To conclude: I have congenital hunting fever and
three sons. As little tots, they spent their time
playing with my decoys and scouring vacant lots with
wooden guns. I hope to leave them good health, an
education, and possibly even competence. But what are
they going to do with these things if there be no more
deer in the hills, and no more quail in the coverts? No
more snipe whistling in the meadow, no more piping of
widgeons and chattering of teal as darkness covers the
marshes; no more whistling of swift wings when the
morning star pales in the east? And when the dawn-wind
stirs through the ancient cottonwoods, and the gray
light steals dawn from the hills over the old river
sliding softly past its wide brown sandbars--what if there
be no more goose music?
******************** END OF EXCERPTS ************************
Please read the book
Steve
T.R | Title | User | Personal Name | Date | Lines |
---|
940.1 | | PERFCT::PAPPALARDO | A Pure Hunter | Thu Apr 04 1991 17:18 | 9 |
|
Steve,
Thanks for taking the time to input the excerpts. The reading was
grand, the more read, the more I wanted, it was captivating.
Rick
|
940.2 | A Wonderful Book... | AIMHI::KELLER | Wherever you go, there you are | Wed Apr 10 1991 10:08 | 7 |
| A Sand County Almanac. What a great book.
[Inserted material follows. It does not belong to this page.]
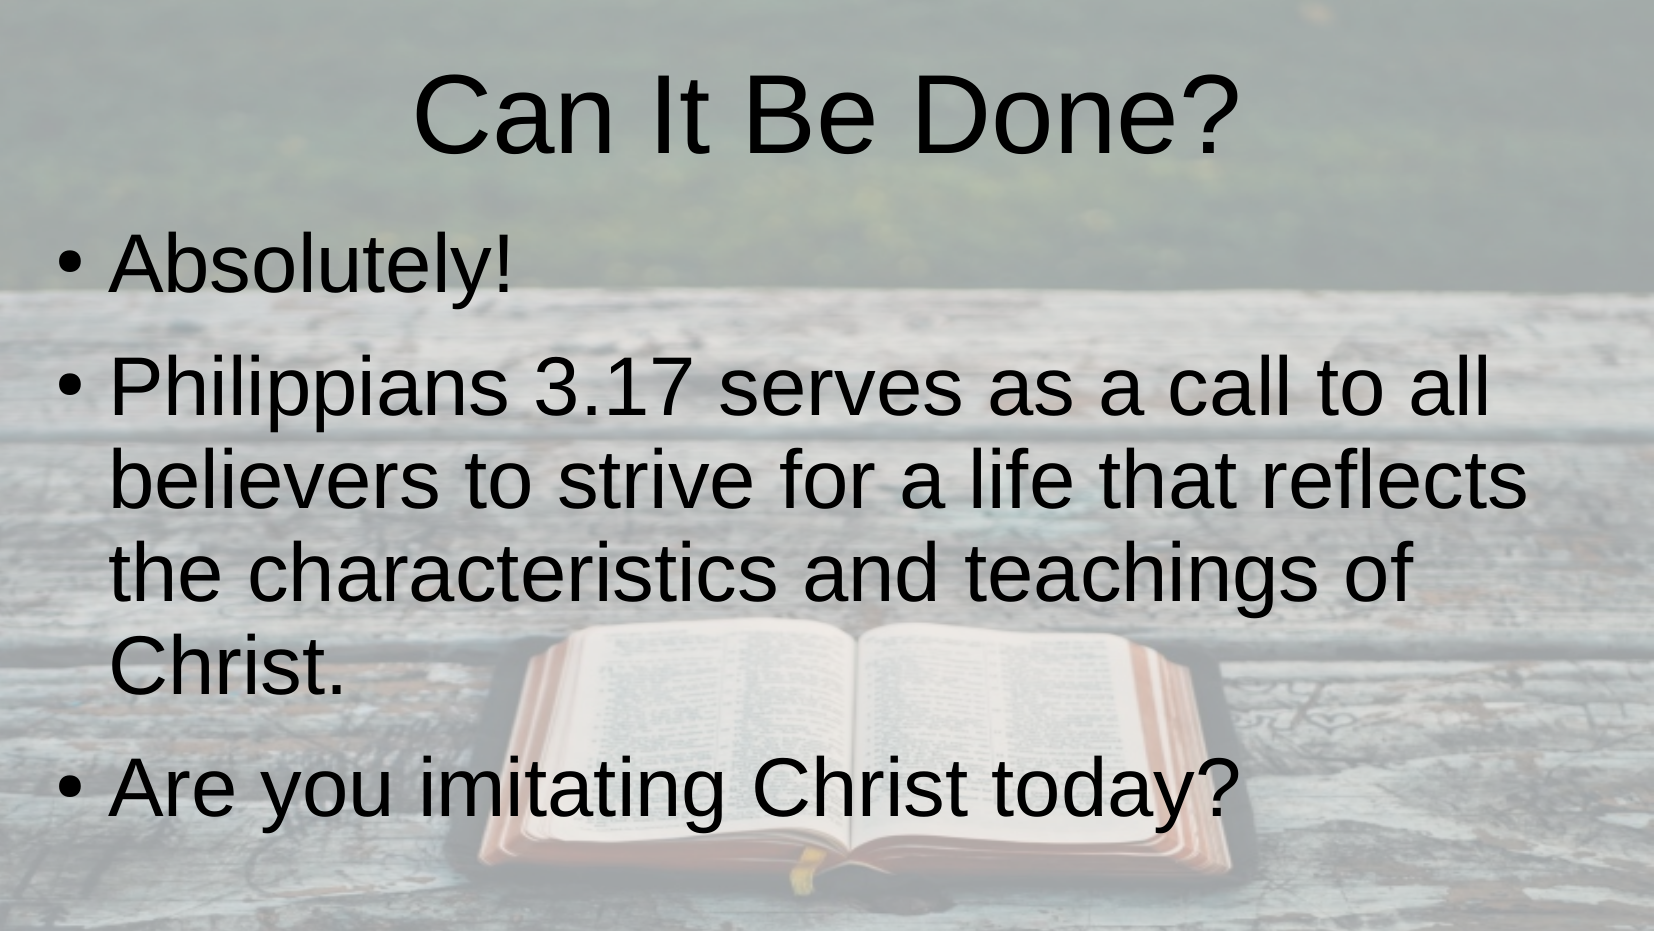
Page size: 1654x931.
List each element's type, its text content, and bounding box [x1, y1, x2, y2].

picture [0, 0, 1654, 931]
title Can It Be Done? [82, 37, 1571, 193]
list Absolutely! Philippians 3.17 serves as a call to all believers to strive for a life that reflects the characteristics and teachings of Christ. Are you imitating Christ today? [37, 217, 1613, 901]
It was required reading for one of
my classes in high school and I've read it several times since then. One of my
favorites.
Thanks for typing that in.
Geoff
|
940.3 | | SA1794::CHARBONND | You're hoping the sun won't rise | Wed Apr 10 1991 15:10 | 5 |
| Read it in January - great !!! book. This guy virtually invented
modern wildlife management. Anyone who thinks the environmentalists
and the outdoor sportsmen need be at odds should read this. His
insights into the connectedness of life, land, air and water will
cause you to walk with your eyes wide open to the world around you.